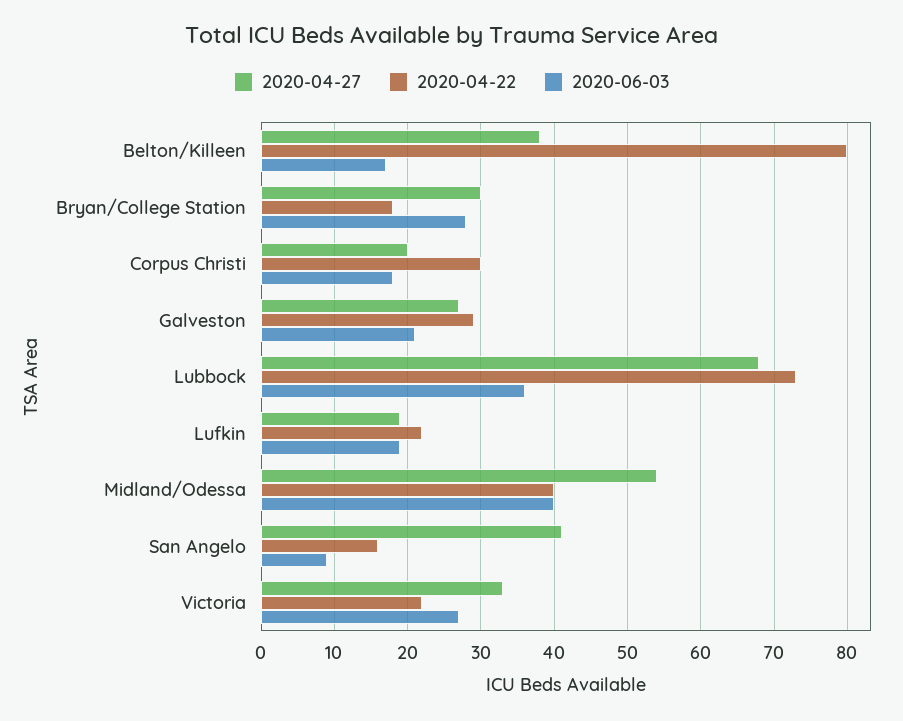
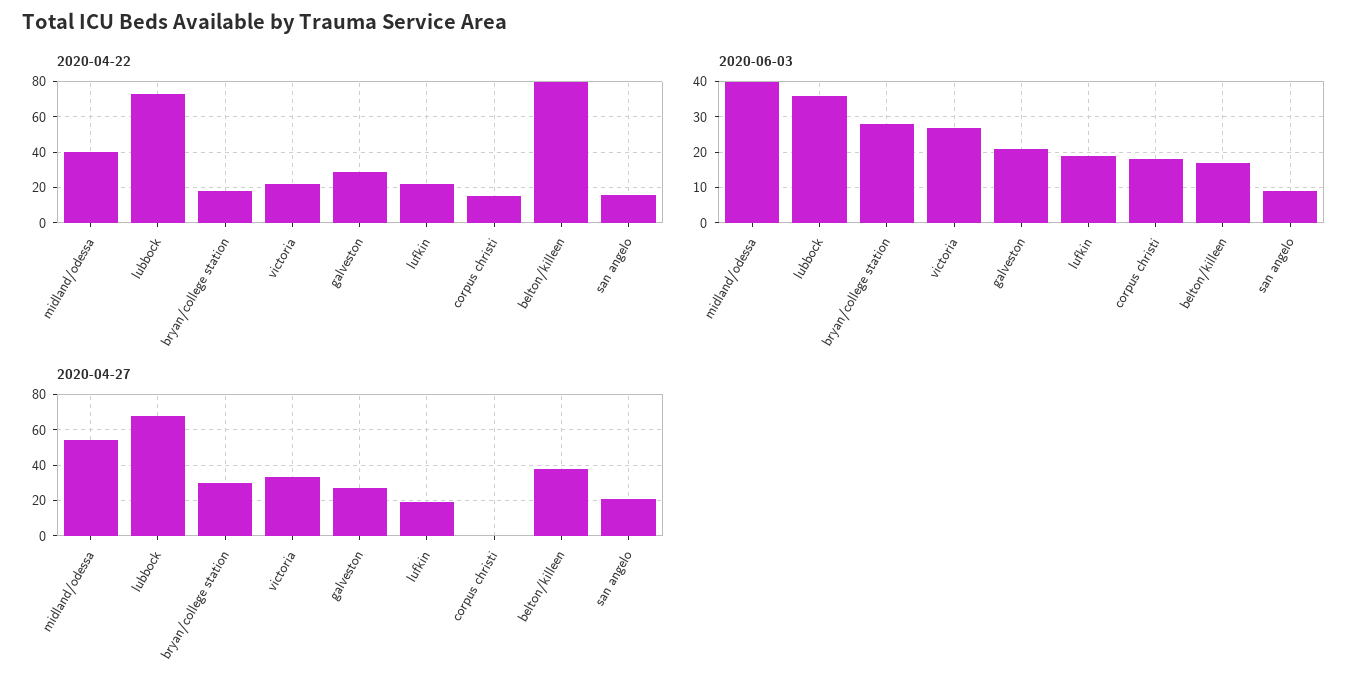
  {
    "2020-04-27": {
      "Belton/Killeen": 38,
      "Bryan/College Station": 30,
-     "Corpus Christi": 20,
+     "Corpus Christi": 0,
      "Galveston": 27,
      "Lubbock": 68,
      "Lufkin": 19,
      "Midland/Odessa": 54,
-     "San Angelo": 41,
+     "San Angelo": 20,
      "Victoria": 33
    },
    "2020-04-22": {
      "Belton/Killeen": 80,
      "Bryan/College Station": 18,
-     "Corpus Christi": 30,
+     "Corpus Christi": 15,
      "Galveston": 29,
      "Lubbock": 73,
      "Lufkin": 22,
      "Midland/Odessa": 40,
      "San Angelo": 16,
      "Victoria": 22
    },
    "2020-06-03": {
      "Belton/Killeen": 17,
      "Bryan/College Station": 28,
      "Corpus Christi": 18,
      "Galveston": 21,
      "Lubbock": 36,
      "Lufkin": 19,
      "Midland/Odessa": 40,
      "San Angelo": 9,
      "Victoria": 27
    }
  }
━━━━━━━━━━━━━━━━━━━━
> **EXERCISE**
Would you write out the data exactly, with no pictures in the copy?

> **ANSWER TO THIS PROBLEM**
  {
    "2020-04-27": {
      "Belton/Killeen": 38,
      "Bryan/College Station": 30,
-     "Corpus Christi": 20,
+     "Corpus Christi": 0,
      "Galveston": 27,
      "Lubbock": 68,
      "Lufkin": 19,
      "Midland/Odessa": 54,
-     "San Angelo": 41,
+     "San Angelo": 20,
      "Victoria": 33
    },
    "2020-04-22": {
      "Belton/Killeen": 80,
      "Bryan/College Station": 18,
-     "Corpus Christi": 30,
+     "Corpus Christi": 15,
      "Galveston": 29,
      "Lubbock": 73,
      "Lufkin": 22,
      "Midland/Odessa": 40,
      "San Angelo": 16,
      "Victoria": 22
    },
    "2020-06-03": {
      "Belton/Killeen": 17,
      "Bryan/College Station": 28,
      "Corpus Christi": 18,
      "Galveston": 21,
      "Lubbock": 36,
      "Lufkin": 19,
      "Midland/Odessa": 40,
      "San Angelo": 9,
      "Victoria": 27
    }
  }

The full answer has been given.